══ Data extract ══

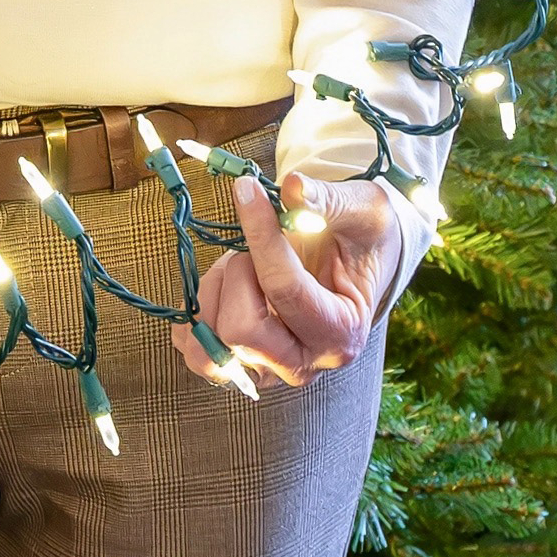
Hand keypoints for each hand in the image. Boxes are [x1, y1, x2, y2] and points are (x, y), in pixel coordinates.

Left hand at [169, 169, 411, 391]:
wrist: (358, 263)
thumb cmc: (361, 237)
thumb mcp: (360, 210)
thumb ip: (327, 201)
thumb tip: (294, 187)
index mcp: (342, 333)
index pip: (285, 291)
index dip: (260, 236)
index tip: (248, 191)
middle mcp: (305, 363)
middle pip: (240, 329)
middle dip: (239, 275)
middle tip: (254, 249)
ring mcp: (269, 369)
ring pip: (211, 340)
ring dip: (216, 294)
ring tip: (243, 268)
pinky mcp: (240, 365)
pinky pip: (194, 347)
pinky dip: (201, 309)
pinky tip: (228, 286)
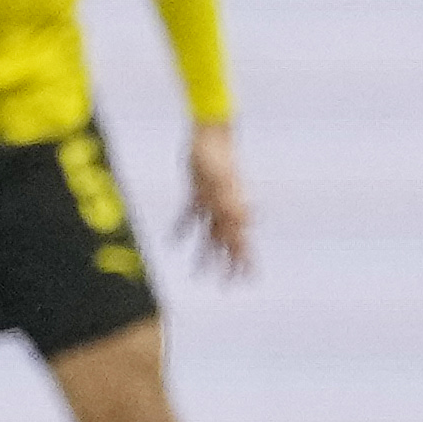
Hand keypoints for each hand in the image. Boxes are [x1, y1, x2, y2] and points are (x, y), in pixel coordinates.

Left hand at [181, 121, 255, 277]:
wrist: (211, 134)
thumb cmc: (217, 156)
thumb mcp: (222, 181)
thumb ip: (233, 203)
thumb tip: (247, 224)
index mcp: (233, 209)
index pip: (239, 241)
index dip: (244, 261)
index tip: (248, 281)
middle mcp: (226, 208)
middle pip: (227, 243)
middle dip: (228, 265)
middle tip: (227, 287)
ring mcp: (212, 201)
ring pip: (209, 235)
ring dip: (205, 254)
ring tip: (198, 275)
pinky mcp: (198, 193)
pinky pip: (189, 216)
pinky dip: (182, 229)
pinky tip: (174, 243)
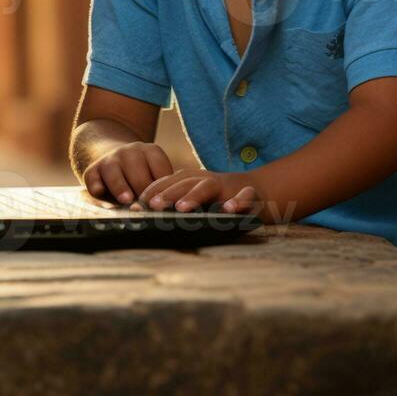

═══

Exercise directions -
The output is the stretch above from the line with "thumb cmc: (361, 237)" through the line with "middle pip: (227, 243)", copied word for word with both ends kept and every picture dropped.

Exercise answer -
thumb cmc: (361, 237)
thumb mcp: (360, 210)
thumb ip: (327, 201)
thumb tip: (294, 187)
index mcp: (342, 333)
index pip: (285, 291)
index dip: (260, 236)
index tip: (248, 191)
middle mcp: (305, 363)
middle pip: (240, 329)
middle dip: (239, 275)
middle tip: (254, 249)
ring mcp: (269, 369)
ring pip: (211, 340)
ring dip: (216, 294)
ring tip: (243, 268)
pinky mcp: (240, 365)
pinky pip: (194, 347)
pinky dip: (201, 309)
pinky tip: (228, 286)
Hand keypoints for each hand in the image. Boxes are [x1, y1, x2, y2] and points are (x, y), in pixel coordinates.

Left hand at [181, 121, 255, 277]:
wrist: (211, 134)
thumb cmc: (217, 156)
thumb mcp: (222, 181)
thumb ip: (233, 203)
thumb tip: (247, 224)
index mcp: (233, 209)
index pip: (239, 241)
index dip: (244, 261)
index tip: (248, 281)
middle mcp: (226, 208)
middle pip: (227, 243)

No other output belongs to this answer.